Records provided Block Start

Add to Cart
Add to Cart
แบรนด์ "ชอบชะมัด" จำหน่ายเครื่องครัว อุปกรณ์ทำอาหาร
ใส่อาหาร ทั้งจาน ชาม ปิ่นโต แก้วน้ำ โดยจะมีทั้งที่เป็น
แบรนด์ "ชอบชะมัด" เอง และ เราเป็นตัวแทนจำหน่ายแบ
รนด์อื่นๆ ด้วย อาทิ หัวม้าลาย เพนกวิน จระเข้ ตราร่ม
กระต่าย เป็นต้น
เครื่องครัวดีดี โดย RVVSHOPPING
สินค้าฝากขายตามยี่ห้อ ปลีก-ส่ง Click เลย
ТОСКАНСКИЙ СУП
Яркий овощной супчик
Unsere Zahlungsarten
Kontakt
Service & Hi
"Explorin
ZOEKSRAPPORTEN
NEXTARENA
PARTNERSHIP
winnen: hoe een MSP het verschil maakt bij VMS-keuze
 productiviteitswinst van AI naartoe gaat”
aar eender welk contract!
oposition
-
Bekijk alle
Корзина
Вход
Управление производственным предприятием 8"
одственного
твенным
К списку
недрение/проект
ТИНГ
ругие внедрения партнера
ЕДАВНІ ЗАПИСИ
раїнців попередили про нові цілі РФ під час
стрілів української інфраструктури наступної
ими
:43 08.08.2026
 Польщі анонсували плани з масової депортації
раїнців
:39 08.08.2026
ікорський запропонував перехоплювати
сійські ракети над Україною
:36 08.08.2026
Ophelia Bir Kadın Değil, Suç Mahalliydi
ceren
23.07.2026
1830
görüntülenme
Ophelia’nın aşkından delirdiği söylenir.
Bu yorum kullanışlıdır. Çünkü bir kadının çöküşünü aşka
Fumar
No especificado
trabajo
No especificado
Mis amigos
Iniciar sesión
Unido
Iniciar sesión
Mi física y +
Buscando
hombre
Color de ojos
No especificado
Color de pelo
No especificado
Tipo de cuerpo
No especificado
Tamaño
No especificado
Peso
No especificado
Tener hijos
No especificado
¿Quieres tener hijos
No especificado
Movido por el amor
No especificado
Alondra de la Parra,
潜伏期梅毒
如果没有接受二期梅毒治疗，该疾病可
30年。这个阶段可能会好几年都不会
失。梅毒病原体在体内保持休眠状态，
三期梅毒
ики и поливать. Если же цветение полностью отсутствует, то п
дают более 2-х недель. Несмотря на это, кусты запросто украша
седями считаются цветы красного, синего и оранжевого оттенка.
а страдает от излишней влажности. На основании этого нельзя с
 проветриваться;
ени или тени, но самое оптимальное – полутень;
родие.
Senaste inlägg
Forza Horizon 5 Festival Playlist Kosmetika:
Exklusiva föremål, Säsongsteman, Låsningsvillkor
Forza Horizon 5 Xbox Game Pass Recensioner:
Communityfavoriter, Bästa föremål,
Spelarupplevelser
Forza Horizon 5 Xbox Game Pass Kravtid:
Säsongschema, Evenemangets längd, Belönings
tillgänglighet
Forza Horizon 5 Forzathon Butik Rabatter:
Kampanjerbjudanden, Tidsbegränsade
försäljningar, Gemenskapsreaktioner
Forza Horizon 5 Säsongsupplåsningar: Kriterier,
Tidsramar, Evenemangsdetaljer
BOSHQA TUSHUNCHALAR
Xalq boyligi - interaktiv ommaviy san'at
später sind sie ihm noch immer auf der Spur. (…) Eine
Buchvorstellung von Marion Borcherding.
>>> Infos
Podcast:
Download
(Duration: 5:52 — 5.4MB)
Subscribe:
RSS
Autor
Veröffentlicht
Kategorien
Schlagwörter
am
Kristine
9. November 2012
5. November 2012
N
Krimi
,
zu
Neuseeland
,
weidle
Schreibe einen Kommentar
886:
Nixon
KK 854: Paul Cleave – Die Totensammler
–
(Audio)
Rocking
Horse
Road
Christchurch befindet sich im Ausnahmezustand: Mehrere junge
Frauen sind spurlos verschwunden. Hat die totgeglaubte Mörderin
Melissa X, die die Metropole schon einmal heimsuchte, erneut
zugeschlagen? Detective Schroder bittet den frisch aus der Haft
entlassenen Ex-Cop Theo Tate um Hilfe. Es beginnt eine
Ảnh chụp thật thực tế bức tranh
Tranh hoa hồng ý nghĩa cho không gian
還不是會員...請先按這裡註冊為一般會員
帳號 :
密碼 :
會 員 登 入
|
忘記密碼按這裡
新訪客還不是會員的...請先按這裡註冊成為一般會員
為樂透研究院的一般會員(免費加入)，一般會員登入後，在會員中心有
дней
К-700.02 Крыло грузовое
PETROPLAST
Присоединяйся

Records provided Block End

## What is required:
Repeat the data word for word, leaving out no line.

## Worked solution:
Add to Cart
Add to Cart
แบรนด์ "ชอบชะมัด" จำหน่ายเครื่องครัว อุปกรณ์ทำอาหาร
ใส่อาหาร ทั้งจาน ชาม ปิ่นโต แก้วน้ำ โดยจะมีทั้งที่เป็น
แบรนด์ "ชอบชะมัด" เอง และ เราเป็นตัวแทนจำหน่ายแบ
รนด์อื่นๆ ด้วย อาทิ หัวม้าลาย เพนกวิน จระเข้ ตราร่ม
กระต่าย เป็นต้น
เครื่องครัวดีดี โดย RVVSHOPPING
สินค้าฝากขายตามยี่ห้อ ปลีก-ส่ง Click เลย
ТОСКАНСКИЙ СУП
Яркий овощной супчик
Unsere Zahlungsarten
Kontakt
Service & Hi
"Explorin
ZOEKSRAPPORTEN
NEXTARENA
PARTNERSHIP
winnen: hoe een MSP het verschil maakt bij VMS-keuze
 productiviteitswinst van AI naartoe gaat”
aar eender welk contract!
oposition
-
Bekijk alle
Корзина
Вход
Управление производственным предприятием 8"
одственного
твенным
К списку
недрение/проект
ТИНГ
ругие внедрения партнера
ЕДАВНІ ЗАПИСИ
раїнців попередили про нові цілі РФ під час
стрілів української інфраструктури наступної
ими
:43 08.08.2026
 Польщі анонсували плани з масової депортації
раїнців
:39 08.08.2026
ікорський запропонував перехоплювати
сійські ракети над Україною
:36 08.08.2026
Ophelia Bir Kadın Değil, Suç Mahalliydi
ceren
23.07.2026
1830
görüntülenme
Ophelia’nın aşkından delirdiği söylenir.
Bu yorum kullanışlıdır. Çünkü bir kadının çöküşünü aşka
Fumar
No especificado
trabajo
No especificado
Mis amigos
Iniciar sesión
Unido
Iniciar sesión
Mi física y +
Buscando
hombre
Color de ojos
No especificado
Color de pelo
No especificado
Tipo de cuerpo
No especificado
Tamaño
No especificado
Peso
No especificado
Tener hijos
No especificado
¿Quieres tener hijos
No especificado
Movido por el amor
No especificado
Alondra de la Parra,
潜伏期梅毒
如果没有接受二期梅毒治疗，该疾病可
30年。这个阶段可能会好几年都不会
失。梅毒病原体在体内保持休眠状态，
三期梅毒
ики и поливать. Если же цветение полностью отсутствует, то п
дают более 2-х недель. Несмотря на это, кусты запросто украша
седями считаются цветы красного, синего и оранжевого оттенка.
а страдает от излишней влажности. На основании этого нельзя с
 проветриваться;
ени или тени, но самое оптимальное – полутень;
родие.
Senaste inlägg
Forza Horizon 5 Festival Playlist Kosmetika:
Exklusiva föremål, Säsongsteman, Låsningsvillkor
Forza Horizon 5 Xbox Game Pass Recensioner:
Communityfavoriter, Bästa föremål,
Spelarupplevelser
Forza Horizon 5 Xbox Game Pass Kravtid:
Säsongschema, Evenemangets längd, Belönings
tillgänglighet
Forza Horizon 5 Forzathon Butik Rabatter:
Kampanjerbjudanden, Tidsbegränsade
försäljningar, Gemenskapsreaktioner
Forza Horizon 5 Säsongsupplåsningar: Kriterier,
Tidsramar, Evenemangsdetaljer
BOSHQA TUSHUNCHALAR
Xalq boyligi - interaktiv ommaviy san'at
später sind sie ihm noch immer auf der Spur. (…) Eine
Buchvorstellung von Marion Borcherding.
>>> Infos
Podcast:
Download
(Duration: 5:52 — 5.4MB)
Subscribe:
RSS
Autor
Veröffentlicht
Kategorien
Schlagwörter
am
Kristine
9. November 2012
5. November 2012
N
Krimi
,
zu
Neuseeland
,
weidle
Schreibe einen Kommentar
886:
Nixon
KK 854: Paul Cleave – Die Totensammler
–
(Audio)
Rocking
Horse
Road
Christchurch befindet sich im Ausnahmezustand: Mehrere junge
Frauen sind spurlos verschwunden. Hat die totgeglaubte Mörderin
Melissa X, die die Metropole schon einmal heimsuchte, erneut
zugeschlagen? Detective Schroder bittet den frisch aus der Haft
entlassenen Ex-Cop Theo Tate um Hilfe. Es beginnt eine
Ảnh chụp thật thực tế bức tranh
Tranh hoa hồng ý nghĩa cho không gian
還不是會員...請先按這裡註冊為一般會員
帳號 :
密碼 :
會 員 登 入
|
忘記密碼按這裡
新訪客還不是會員的...請先按這裡註冊成為一般會員
為樂透研究院的一般會員(免費加入)，一般會員登入後，在會員中心有
дней
К-700.02 Крыло грузовое
PETROPLAST
Присоединяйся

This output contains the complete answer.